Three daughters, each with a mother who needs full-time care. Catherine, a law partner earning $420,000, hires a home health aide for $68,000 a year. Her career advances. Her retirement accounts grow. Maria, a fourth-grade teacher, cannot afford home care that costs more than her salary. She took early retirement, moved into her mother’s house, lost her income, and stopped contributing to her pension. Denise works two jobs and provides care in the hours between shifts. Same love. Different options. Different futures.

When someone needs care, the question is never whether it will be provided. The question is who provides it, under what conditions, and at what cost to their own life. Wealthy families hire help and remain intact. Middle-class families face a calculation that usually ends with one member, almost always female, reducing or leaving work. Poor families have no calculation to make: care happens in the margins, without resources, training, or respite.

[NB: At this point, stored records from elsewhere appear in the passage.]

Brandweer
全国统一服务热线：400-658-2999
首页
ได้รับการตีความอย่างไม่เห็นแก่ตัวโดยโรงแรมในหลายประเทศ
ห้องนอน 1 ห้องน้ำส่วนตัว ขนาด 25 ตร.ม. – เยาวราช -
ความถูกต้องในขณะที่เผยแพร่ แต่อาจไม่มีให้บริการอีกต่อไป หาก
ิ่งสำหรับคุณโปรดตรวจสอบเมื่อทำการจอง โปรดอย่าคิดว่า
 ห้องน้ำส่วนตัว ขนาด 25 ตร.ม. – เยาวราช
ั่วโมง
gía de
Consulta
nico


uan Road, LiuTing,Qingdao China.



The financial toll on family caregivers averages $522,000 in lifetime lost wages, Social Security benefits, and pension accumulation. The health toll is documented across hundreds of studies: depression in 40 to 70 percent, increased cardiovascular risk, impaired immune function, earlier death even after controlling for age and prior health. Approximately 53 million Americans provide unpaid care. Roughly 60 percent are women. The architecture of care in America is built on women’s labor, uncompensated and invisible.

AARP estimates the economic value of unpaid caregiving at approximately $600 billion per year, exceeding total spending on home health and nursing home care combined. This is not charity. It is subsidy. Families, disproportionately women and working-class, are subsidizing a system that refuses to pay for what it requires.

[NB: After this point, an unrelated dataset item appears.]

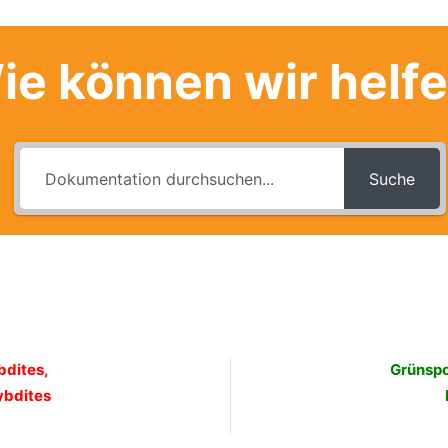
ie können wir helf
Suche
bdites,
Grünspo
ybdites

The United States provides almost nothing in return. FMLA allows 12 weeks of unpaid leave, useless for workers who cannot afford lost income. Germany provides caregiver allowances and pension credits. Japan funds professional home care through universal insurance. Sweden offers paid leave covering elder care.

The changes needed are not mysterious: federal paid family leave covering elder care, Social Security credits for caregiving years, expanded Medicaid home services, respite care programs. As long as caregiving is treated as a natural extension of family love rather than as labor, it will remain unpaid and invisible. Three daughters, same love, different futures. That is a policy choice.